Our ideas provided guidance on best practices in data warehousing and functional modeling.  Taken together, they established a foundation on which to build a robust solution.


Acting in strategic advisory, architecture design and implementation roles, we staffed an eBIS team of 15 financial services professionals, part of a project team of over 75 client and consulting resources. Collaborating with a Big 4 firm to construct the solution, we worked together to translate a package of good ideas into a robust data environment.

The solution embraced all of the ideas outlined: a dimensional data environment addressing the needs of risk, finance, profitability, and regulatory users that ties to the bank’s reported ledger and calculates credit risk measures for Basel and economic reporting. The data warehouse, sized to almost 3 terabytes, orchestrates 1,700+ jobs from close to 50 providing and numerous receiving systems on a daily basis through a dependency-based scheduler.

The solution embodies numerous data warehouse best practices, ones that we documented as project standards, providing an architecture flexible enough to accept new systems and modeling requirements as they emerge. It handles identification and reprocessing of dirty data in a way that preserves the iterative improvements in data through time, while maintaining the locus of responsibility for data quality in originating systems.

Our contribution also included training sessions on the solution architecture for all interested parties within the bank. Our presentations focused on identifying business interpretations of the information captured in the warehouse, so that secondary users, outside of credit portfolio management, in the profitability, regulatory, and finance sectors, could recognize the potential benefits for their areas.

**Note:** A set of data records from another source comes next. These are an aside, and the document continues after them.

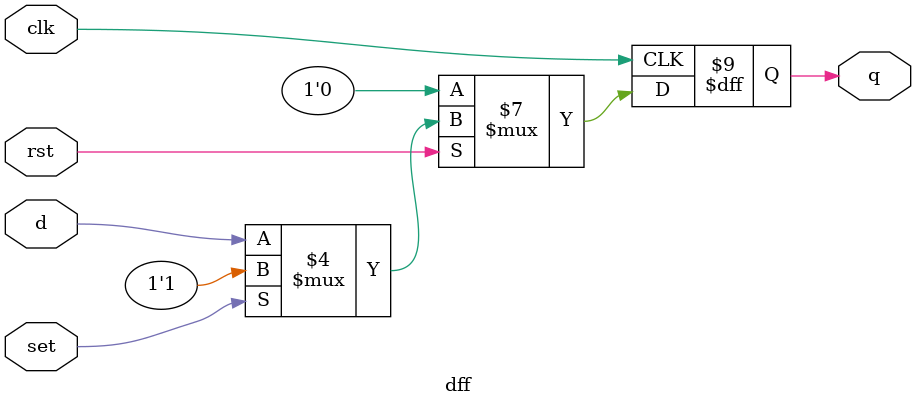
<source format=sv>

module dff ( input d , input clk, input rst, input set, output reg q);
  
  always @( posedge clk) begin 
    if (!rst) 
      q <= 0;
    else if (set)
      q <= 1;
    else 
      q <= d;
  end
endmodule
</source>
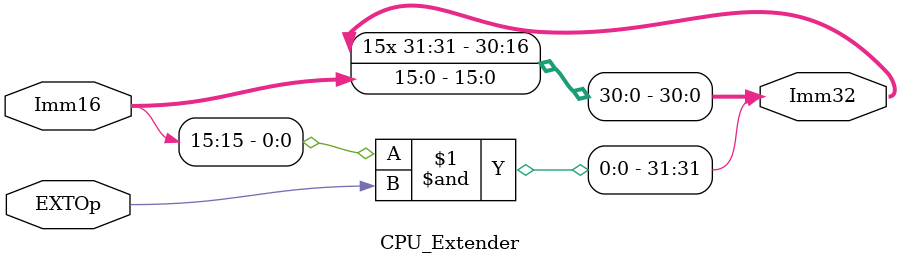
<source format=v>
module CPU_Extender(Imm16,EXTOp,Imm32);
  input[15:0] Imm16;
  input EXTOp;
  output[31:0] Imm32;
  assign Imm32={{16{Imm16[15]&EXTOp}},Imm16};
endmodule
</source>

Our initiative was mandated out of a need for a comprehensive credit risk environment to meet regulatory and economic capital reporting requirements. The client committed significant time, monetary and human capital to that end through a project that spanned seven years. The result met the need: a comprehensive financial warehouse from which other reporting tools could extract data for Basel, Federal Reserve, economic credit risk capital and corporate profitability calculations and FFIEC reports.

As Basel III, trading book liquidity, and stress testing requirements unfold, and U.S. regulators set the parameters for adherence to the Dodd-Frank Act, our client has a flexible, scalable data environment in which to adapt. The solution was the first at the bank to consolidate all risk systems and dimensional data in a central warehouse, providing a substantive analytic and reporting tool at a critical time in financial services regulation.

In addition, the solution acts as the important first step on the path to creating a true enterprise data warehouse, from which all bank employees consume analytic data for custom analysis and standardized internal and regulatory reporting. We helped create a data environment that enables the “one source of the truth” that enterprises yearn for. A customer, department, and product are viewed consistently, regardless of the report. A unit of risk has a definition every user can understand. Regulatory, risk, finance, and profitability users can refer to the same intersection of data and get the same result, outcomes that are not easily quantifiable, but unquestionably valuable.

The mandate that set our initiative in motion was clear, but the unintended benefits resulted from a cadre of good ideas and the steadfast belief in designing solutions that can adjust to changing needs.